We ask for gender information in a very coarse manner:

Why we collect it

This information is useful to us in order to report to our funding agency the coarse statistics of our events.

We are proud of our gender balance in our events and seek to make minoritized voices represented everywhere in bioinformatics.

Gender balance pie chart, 50% women; 47,7% men; 1,8% rather not say; 0,3% NB

Why these categories

We understand that gender expression is a very complex topic1 and want everyone to feel welcome at our events, and see themselves reflected in the statistics.

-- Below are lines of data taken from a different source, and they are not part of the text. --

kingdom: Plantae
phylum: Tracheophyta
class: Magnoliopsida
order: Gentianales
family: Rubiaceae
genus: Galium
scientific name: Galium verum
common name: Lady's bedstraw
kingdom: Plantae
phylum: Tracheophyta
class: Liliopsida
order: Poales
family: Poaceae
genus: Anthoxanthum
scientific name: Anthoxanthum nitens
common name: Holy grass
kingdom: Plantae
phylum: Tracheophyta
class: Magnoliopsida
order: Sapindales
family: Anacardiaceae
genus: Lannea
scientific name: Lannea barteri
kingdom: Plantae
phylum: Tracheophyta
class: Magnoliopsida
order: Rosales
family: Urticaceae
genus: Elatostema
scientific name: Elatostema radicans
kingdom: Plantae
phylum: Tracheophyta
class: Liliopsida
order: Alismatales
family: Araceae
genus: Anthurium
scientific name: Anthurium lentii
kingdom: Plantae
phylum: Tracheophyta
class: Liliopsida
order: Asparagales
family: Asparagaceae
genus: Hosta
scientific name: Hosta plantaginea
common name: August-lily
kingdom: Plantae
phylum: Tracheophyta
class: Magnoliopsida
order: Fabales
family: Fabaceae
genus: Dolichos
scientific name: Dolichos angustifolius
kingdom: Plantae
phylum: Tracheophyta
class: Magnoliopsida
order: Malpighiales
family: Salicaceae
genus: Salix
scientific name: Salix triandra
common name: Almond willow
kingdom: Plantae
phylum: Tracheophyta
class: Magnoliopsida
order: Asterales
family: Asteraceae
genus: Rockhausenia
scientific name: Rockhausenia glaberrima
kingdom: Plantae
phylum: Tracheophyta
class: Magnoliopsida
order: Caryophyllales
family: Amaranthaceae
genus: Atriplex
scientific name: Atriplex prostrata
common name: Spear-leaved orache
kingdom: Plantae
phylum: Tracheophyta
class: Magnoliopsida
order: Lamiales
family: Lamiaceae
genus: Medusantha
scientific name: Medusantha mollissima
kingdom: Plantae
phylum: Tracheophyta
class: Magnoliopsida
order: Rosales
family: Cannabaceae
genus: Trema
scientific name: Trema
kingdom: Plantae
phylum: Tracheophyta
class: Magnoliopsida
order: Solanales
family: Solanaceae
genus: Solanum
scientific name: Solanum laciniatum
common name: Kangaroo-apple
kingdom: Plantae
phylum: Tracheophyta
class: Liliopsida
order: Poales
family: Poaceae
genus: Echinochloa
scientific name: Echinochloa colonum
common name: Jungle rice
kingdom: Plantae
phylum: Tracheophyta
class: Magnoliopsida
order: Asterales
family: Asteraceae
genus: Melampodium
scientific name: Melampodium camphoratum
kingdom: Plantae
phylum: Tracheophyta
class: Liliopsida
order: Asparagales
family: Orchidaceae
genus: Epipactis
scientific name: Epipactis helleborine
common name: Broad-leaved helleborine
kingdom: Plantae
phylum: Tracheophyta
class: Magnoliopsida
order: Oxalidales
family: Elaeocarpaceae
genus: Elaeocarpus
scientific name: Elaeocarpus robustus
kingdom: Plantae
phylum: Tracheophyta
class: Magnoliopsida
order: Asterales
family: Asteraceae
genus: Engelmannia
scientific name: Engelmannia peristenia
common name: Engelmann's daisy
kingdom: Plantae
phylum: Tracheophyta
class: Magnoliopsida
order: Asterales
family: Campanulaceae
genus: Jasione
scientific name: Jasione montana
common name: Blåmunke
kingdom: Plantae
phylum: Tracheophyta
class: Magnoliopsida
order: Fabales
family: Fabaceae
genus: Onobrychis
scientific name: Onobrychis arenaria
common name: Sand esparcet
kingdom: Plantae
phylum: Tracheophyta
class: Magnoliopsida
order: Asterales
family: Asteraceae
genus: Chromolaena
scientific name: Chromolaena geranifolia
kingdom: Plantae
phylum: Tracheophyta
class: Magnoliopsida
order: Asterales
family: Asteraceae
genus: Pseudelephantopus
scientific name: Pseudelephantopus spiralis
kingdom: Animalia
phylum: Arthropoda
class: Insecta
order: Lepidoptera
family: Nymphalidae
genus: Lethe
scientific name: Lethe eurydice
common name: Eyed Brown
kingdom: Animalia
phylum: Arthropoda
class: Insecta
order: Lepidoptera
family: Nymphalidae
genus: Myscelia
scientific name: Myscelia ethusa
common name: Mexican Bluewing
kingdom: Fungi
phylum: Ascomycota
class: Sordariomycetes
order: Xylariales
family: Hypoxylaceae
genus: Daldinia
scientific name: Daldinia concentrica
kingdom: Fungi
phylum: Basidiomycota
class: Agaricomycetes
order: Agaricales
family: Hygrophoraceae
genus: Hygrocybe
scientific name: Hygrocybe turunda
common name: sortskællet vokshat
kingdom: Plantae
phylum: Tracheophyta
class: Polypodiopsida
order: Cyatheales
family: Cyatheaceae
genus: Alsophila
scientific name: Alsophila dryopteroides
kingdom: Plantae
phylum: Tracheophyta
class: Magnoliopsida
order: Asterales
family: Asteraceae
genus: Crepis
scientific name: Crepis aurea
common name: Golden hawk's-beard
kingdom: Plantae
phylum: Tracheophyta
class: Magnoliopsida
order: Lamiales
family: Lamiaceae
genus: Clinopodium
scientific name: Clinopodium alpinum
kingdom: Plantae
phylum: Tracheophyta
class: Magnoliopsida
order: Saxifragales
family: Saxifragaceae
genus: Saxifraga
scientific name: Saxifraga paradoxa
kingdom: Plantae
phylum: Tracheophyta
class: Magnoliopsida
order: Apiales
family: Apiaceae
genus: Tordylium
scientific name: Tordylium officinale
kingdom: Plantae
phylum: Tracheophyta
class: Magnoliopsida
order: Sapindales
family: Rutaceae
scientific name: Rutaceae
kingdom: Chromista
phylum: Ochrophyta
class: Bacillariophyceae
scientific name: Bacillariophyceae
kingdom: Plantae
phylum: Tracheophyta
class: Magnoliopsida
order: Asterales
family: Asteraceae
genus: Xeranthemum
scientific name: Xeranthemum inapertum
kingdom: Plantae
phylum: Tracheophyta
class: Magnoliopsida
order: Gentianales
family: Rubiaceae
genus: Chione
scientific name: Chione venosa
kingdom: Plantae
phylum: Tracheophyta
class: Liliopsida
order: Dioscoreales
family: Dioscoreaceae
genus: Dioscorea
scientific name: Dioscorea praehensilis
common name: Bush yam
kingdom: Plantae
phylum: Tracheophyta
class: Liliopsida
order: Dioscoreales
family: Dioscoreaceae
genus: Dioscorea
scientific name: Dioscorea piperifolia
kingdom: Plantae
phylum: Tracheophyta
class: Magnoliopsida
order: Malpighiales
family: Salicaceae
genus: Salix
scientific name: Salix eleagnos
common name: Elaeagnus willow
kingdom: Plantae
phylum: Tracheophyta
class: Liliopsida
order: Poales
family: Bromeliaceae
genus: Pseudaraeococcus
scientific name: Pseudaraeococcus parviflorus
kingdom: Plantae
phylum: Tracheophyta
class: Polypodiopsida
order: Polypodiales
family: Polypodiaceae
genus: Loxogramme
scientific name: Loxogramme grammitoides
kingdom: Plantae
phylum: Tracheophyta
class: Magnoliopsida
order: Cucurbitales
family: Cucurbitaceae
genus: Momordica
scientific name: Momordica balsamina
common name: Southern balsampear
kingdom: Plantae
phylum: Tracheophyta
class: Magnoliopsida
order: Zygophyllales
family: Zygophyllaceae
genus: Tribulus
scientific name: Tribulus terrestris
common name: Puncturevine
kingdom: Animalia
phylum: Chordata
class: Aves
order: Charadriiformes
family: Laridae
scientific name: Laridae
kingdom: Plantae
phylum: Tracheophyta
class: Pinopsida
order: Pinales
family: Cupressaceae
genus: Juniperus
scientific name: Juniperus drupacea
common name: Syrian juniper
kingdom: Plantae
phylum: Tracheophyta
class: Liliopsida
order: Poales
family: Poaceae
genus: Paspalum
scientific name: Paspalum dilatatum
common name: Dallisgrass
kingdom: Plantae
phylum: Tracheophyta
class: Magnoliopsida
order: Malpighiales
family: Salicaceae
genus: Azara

We have chosen these specific categories based to balance the useful information, with respect for attendees’ privacy, following discussions of best practices with numerous LGBT groups and individuals as to how they would best like to be represented in such surveys. I.e. we do not ask if an attendee is trans or cis, as that adds an unnecessary level of privacy invasion that is really only necessary in medical contexts, absolutely not in education contexts. Given our discussion with numerous trans individuals, even given the option of registering themselves as trans femme or trans masc, most would still just choose woman or man respectively as the question is indeed “gender identity” and not “medical history”.

What this data will not be used for

We keep this data very private and as the registration runs we separate out this data into a secondary sheet that is completely unlinked to the original in order to preserve privacy as best we can on a platform like Google Forms.

  1. one of our project leads is trans and helps guide this policy discussion and implementation.